Я выключил телевизор. Обняв Ангелину, гладил по голове и плечам, пытаясь как-то успокоить — получалось неловко. Думал я в это время совершенно о другом — о том, что оказался с ней в одной лодке, которая неслась к стремнине водопада… Только благодаря случаю я находился сейчас здесь, а не на операционном столе вместо Павла. Вообще-то неизвестно, кому из нас повезло больше… Вслух я произнес, что вряд ли смог бы раненый так «катапультироваться» из машины, как Паша, — я ведь не служил в десанте.
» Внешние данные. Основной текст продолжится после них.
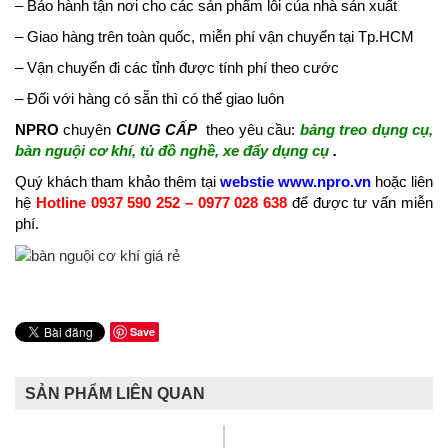
– Bảo hành tận nơi cho các sản phẩm lỗi của nhà sản xuất
– Giao hàng trên toàn quốc, miễn phí vận chuyển tại Tp.HCM
– Vận chuyển đi các tỉnh được tính phí theo cước
– Đối với hàng có sẵn thì có thể giao luôn
NPRO
chuyên
CUNG CẤP
theo yêu cầu:
bảng treo dụng cụ,
bàn nguội cơ khí, tủ đồ nghề, xe đẩy dụng cụ
.
Quý khách tham khảo thêm tại
webstie www.npro.vn
hoặc liên
hệ
Hotline 0937 590 252 – 0977 028 638
để được tư vấn miễn
phí.
Save
SẢN PHẨM LIÊN QUAN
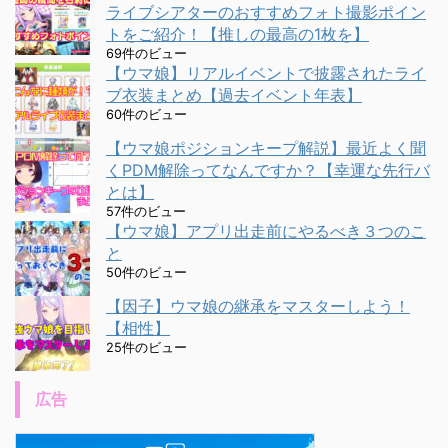
ライブシアターのおすすめフォト撮影ポイン
トをご紹介！【推しの最高の1枚を】
69件のビュー
【ウマ娘】リアルイベントで披露されたライ
ブ衣装まとめ【過去イベント年表】
60件のビュー
【ウマ娘ポジションキープ解説】最近よく聞
くPDM解除ってなんですか？【幸運な先行バ
とは】
57件のビュー
【ウマ娘】アプリ出走前にやるべき３つのこ
と
50件のビュー
【因子】ウマ娘の継承をマスターしよう！
【相性】
25件のビュー
広告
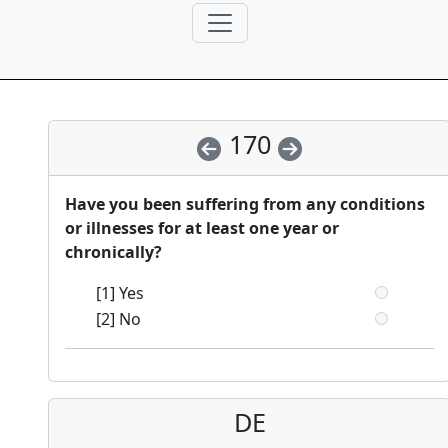
170
Have you been suffering from any conditions
or illnesses for at least one year or
chronically?
[1] Yes
[2] No
DE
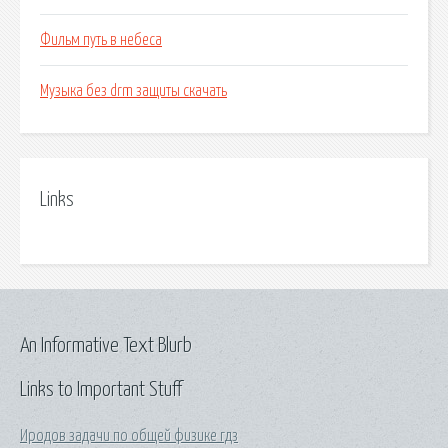
Фильм путь в небеса
Музыка без drm защиты скачать
Links
An Informative Text Blurb
Links to Important Stuff
Иродов задачи по общей физике гдз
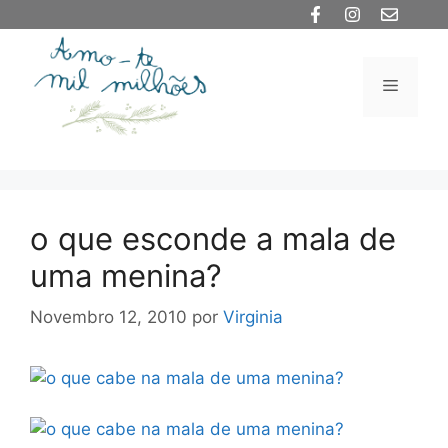
Saltar
para
o
Menu
conteúdo
o que esconde a mala de
uma menina?
Novembro 12, 2010
por
Virginia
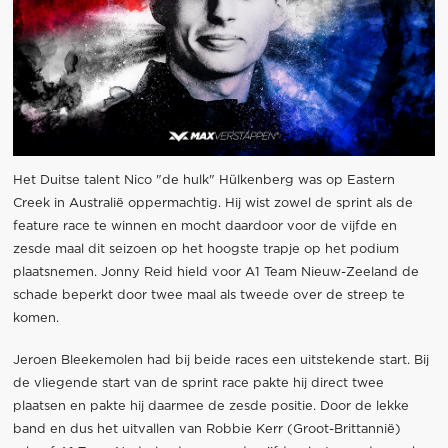
Het Duitse talent Nico "de hulk" Hülkenberg was op Eastern
Creek in Australië oppermachtig. Hij wist zowel de sprint als de
feature race te winnen en mocht daardoor voor de vijfde en
zesde maal dit seizoen op het hoogste trapje op het podium
plaatsnemen. Jonny Reid hield voor A1 Team Nieuw-Zeeland de
schade beperkt door twee maal als tweede over de streep te
komen.
Jeroen Bleekemolen had bij beide races een uitstekende start. Bij
de vliegende start van de sprint race pakte hij direct twee
plaatsen en pakte hij daarmee de zesde positie. Door de lekke
band en dus het uitvallen van Robbie Kerr (Groot-Brittannië)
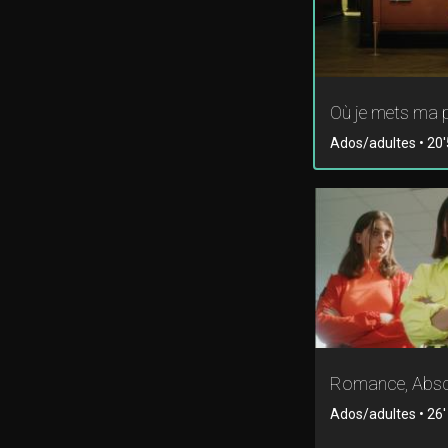
Où je mets ma 
Ados/adultes • 20'5
Romance, Absc
Ados/adultes • 26' 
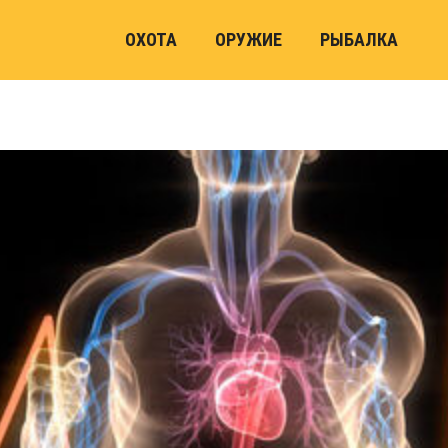
ОХОТА
ОРУЖИЕ
РЫБАЛКА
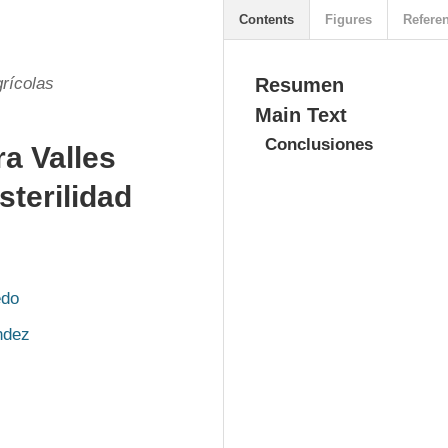
Contents
Figures
Refere
rícolas
Resumen
Main Text
Conclusiones
ra Valles
terilidad
edo
ndez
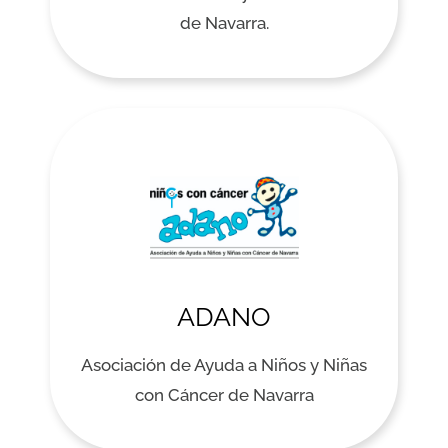
de Navarra.
ADANO
Asociación de Ayuda a Niños y Niñas
con Cáncer de Navarra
— Зато ты более опытен и внимателен, как водитель, — возразила Лина. — Может быть, удрал бы от них, как в прошлый раз, тем более не на «Жигулях»…

— Может, и так. Только от тридцати пуль «Калашникова» вряд ли можно скрыться или удрать, — тихо сказал я ей.

И уж точно у меня ничего бы тогда не произошло с Линой… Боже, Боже, чудны воистину дела Твои!

Я продолжал успокаивать плачущую Лину, говоря какие-то ласковые, добрые слова, и в это время зазвонил телефон. Чисто машинально взяв трубку, я услышал чей-то знакомый голос:

— Слава, это ты?

— Да, я. А кто вы?

— Алекс, отец Ангелины. Срочно уезжайте из Завидова! Ты на машине?

— Нет, она в мастерской осталась.

— Берите любую попутку и срочно возвращайтесь в Москву. Я звоню с госпитального таксофона. Передай трубку Лине.

Я выполнил его просьбу и услышал:

— Да, папа, — и рыдания вновь разразились… — Хорошо, я уже не плачу, — ответила она, вытирая покрасневшие глаза. — Хорошо, возьму самое необходимое. Ладно…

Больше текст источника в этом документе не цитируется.